Marco Toti, author of the paper that first drew attention to the Romanian Traditionalist Andrei Scrima (1925-2000, see earlier post here), has now published an article on Scrima's thought and writing, "Religious Morphology, Hermeneutics and Initiation in Andrei Scrima’s Il padre spirituale (The Spiritual Father)," Aries 11.1 (2011), pp. 77-97.
After a complex and nuanced discussion, Toti concludes that Scrima was not so much a hard Traditionalist (in the sense in which I use the adjective) as someone who "recovers, develops, deepens and recontextualizes some typical ‘traditionalist’ themes—softening, for example, the ‘mathematical’ orientation given by Guénon to them, and placing in his treatment poetic and philosophical motives which are completely irrelevant to the French metaphysician" (p. 94). This is much what Patrick Ringgenberg concluded in the case of Schuon (see earlier post here).

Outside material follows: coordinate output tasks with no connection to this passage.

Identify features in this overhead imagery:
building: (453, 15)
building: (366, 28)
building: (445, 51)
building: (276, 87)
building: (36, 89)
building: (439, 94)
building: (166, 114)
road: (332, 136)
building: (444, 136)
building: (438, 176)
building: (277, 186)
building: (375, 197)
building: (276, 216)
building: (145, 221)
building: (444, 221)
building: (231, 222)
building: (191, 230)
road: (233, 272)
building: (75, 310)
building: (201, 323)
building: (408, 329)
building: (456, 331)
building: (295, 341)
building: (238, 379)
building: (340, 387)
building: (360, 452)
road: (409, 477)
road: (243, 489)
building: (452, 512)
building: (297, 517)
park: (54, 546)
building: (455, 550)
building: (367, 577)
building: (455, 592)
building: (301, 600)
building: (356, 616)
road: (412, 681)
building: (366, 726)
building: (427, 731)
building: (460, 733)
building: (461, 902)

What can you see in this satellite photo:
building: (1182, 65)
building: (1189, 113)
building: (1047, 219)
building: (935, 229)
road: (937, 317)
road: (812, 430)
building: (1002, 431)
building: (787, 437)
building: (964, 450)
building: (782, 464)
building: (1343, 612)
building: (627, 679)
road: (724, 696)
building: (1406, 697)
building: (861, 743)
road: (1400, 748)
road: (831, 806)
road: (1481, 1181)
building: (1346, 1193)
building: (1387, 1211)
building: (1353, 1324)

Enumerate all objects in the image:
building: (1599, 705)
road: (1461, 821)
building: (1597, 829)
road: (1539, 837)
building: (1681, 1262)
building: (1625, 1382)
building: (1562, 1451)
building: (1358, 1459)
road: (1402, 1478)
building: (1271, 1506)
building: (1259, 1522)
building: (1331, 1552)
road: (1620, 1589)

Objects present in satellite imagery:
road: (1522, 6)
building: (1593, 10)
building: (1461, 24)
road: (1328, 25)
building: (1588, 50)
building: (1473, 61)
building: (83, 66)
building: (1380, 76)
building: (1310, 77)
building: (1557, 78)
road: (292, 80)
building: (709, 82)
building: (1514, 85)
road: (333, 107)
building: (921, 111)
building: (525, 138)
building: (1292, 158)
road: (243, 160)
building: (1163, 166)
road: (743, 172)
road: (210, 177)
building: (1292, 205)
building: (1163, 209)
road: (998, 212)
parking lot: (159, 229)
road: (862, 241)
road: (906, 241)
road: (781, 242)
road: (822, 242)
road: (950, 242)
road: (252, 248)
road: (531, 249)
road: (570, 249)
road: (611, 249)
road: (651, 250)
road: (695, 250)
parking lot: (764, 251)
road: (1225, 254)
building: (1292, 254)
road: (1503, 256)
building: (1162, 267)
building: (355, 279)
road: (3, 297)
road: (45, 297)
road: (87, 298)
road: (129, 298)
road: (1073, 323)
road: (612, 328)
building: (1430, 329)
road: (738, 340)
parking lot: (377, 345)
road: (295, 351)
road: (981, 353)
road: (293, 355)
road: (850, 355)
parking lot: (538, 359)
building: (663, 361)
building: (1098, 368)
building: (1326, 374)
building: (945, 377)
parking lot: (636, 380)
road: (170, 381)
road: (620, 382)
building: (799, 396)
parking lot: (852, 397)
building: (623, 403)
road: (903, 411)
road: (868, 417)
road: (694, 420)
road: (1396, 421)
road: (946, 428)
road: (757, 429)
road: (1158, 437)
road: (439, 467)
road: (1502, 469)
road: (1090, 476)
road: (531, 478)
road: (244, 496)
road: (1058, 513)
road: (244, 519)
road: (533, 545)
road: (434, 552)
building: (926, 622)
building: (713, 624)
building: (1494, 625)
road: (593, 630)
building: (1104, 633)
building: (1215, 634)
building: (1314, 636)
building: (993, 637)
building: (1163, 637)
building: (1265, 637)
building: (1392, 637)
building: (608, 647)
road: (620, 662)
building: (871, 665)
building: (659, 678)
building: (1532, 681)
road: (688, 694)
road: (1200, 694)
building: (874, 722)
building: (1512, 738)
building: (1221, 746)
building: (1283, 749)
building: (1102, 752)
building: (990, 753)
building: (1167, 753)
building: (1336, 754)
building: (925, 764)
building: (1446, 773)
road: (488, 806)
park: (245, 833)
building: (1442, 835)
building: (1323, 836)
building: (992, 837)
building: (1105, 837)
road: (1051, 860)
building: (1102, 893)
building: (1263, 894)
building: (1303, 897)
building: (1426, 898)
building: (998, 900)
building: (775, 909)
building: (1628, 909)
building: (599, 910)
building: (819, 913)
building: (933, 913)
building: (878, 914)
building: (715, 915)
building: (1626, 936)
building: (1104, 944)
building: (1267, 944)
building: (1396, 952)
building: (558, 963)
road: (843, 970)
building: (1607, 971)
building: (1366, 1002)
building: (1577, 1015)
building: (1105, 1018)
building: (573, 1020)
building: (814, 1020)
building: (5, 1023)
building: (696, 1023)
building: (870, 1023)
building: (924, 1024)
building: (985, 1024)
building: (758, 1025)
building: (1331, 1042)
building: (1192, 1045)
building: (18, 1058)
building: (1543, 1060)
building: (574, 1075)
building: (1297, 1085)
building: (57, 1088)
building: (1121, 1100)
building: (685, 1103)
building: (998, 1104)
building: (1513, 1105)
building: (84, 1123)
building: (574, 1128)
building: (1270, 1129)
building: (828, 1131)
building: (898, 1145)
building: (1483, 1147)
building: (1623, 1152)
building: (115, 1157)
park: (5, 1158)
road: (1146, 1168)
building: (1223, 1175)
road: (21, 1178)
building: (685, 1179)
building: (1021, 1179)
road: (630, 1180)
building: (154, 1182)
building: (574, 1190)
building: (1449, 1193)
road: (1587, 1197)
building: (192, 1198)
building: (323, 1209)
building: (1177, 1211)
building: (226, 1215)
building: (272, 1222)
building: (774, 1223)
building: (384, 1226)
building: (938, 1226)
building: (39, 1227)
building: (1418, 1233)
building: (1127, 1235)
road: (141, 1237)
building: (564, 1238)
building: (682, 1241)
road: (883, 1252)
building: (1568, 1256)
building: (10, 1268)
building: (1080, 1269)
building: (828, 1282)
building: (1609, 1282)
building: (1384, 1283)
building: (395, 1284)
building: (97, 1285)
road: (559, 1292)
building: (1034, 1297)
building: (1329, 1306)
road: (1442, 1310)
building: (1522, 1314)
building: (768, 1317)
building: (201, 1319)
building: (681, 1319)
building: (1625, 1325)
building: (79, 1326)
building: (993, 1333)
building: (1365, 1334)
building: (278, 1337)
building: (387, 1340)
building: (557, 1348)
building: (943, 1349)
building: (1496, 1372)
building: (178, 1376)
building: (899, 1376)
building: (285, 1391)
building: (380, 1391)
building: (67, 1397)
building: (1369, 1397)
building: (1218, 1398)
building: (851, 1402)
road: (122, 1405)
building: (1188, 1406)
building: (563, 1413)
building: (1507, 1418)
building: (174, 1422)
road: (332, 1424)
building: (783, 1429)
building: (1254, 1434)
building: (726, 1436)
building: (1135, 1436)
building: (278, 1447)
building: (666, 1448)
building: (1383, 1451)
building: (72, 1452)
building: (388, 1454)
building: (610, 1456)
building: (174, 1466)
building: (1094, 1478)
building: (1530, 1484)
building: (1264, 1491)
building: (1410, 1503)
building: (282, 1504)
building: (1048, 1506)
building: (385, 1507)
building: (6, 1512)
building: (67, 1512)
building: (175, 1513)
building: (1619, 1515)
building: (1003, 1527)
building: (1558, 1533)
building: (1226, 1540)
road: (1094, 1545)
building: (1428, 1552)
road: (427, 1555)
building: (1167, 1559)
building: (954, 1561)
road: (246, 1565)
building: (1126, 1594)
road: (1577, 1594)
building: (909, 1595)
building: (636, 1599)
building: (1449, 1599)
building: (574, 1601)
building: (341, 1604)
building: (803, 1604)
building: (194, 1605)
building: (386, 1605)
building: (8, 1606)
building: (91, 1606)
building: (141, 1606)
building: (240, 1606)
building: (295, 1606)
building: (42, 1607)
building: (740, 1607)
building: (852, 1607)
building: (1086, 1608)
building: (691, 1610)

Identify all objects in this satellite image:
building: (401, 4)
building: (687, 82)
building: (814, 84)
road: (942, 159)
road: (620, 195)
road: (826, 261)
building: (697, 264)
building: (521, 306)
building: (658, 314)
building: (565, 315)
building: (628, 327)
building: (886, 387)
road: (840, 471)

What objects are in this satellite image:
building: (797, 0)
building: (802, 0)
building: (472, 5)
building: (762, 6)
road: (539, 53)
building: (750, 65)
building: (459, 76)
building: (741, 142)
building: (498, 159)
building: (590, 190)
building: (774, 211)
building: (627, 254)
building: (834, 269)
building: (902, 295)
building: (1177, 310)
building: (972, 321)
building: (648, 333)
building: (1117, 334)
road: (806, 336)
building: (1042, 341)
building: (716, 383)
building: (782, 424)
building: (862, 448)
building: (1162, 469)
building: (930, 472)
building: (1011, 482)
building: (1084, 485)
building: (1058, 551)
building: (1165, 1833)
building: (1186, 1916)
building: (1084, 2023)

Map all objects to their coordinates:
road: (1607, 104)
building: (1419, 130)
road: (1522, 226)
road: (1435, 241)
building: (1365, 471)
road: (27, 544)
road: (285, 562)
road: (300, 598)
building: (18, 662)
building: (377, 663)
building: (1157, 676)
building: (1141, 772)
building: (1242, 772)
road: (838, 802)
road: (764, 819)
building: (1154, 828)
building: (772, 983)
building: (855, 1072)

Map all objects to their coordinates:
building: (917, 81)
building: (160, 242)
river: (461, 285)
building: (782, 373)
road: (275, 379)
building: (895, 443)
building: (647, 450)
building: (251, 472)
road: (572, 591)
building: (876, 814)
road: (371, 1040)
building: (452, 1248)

Scrima's life is not Toti's main subject, but he notes, interestingly, that Scrima was "one of the ‘inspirers’ for the establishment in Bucharest of the ‘New Europe College’, an institute for advanced studies in humanities founded in 1994 by Andrei Pleşu, former Foreign Minister and Minister of Culture of the Republic of Romania" (p. 78). The name of Pleşu has featured before in the history of Traditionalism in Romania.